What is required
Only a number is wanted: how many lines in the records below contain "linkedin"?

Dataset entries
------------------------------------------------------------------------
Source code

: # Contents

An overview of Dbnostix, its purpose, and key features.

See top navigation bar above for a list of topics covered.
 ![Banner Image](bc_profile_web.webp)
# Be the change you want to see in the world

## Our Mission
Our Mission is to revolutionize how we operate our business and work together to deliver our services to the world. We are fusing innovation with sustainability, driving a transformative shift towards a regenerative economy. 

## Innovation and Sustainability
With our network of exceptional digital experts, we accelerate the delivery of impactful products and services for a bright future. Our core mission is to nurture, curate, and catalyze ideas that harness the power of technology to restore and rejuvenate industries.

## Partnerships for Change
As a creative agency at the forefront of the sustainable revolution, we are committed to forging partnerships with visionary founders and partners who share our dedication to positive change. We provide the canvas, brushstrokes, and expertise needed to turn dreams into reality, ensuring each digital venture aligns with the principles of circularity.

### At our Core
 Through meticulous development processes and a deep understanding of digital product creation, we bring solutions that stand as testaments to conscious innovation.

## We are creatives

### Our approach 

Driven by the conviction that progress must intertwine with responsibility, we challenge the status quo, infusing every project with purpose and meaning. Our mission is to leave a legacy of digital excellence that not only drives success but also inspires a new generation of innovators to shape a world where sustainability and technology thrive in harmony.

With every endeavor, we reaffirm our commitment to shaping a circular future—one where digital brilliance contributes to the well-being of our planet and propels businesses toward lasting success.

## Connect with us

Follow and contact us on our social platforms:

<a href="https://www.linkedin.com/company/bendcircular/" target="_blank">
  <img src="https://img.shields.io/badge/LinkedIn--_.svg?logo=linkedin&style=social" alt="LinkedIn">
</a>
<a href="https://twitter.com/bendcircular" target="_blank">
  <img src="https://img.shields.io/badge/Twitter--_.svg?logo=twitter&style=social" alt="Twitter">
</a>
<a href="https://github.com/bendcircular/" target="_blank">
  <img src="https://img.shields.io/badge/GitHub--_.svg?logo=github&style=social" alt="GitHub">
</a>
------------------------------------------------------------------------
Expected answer
2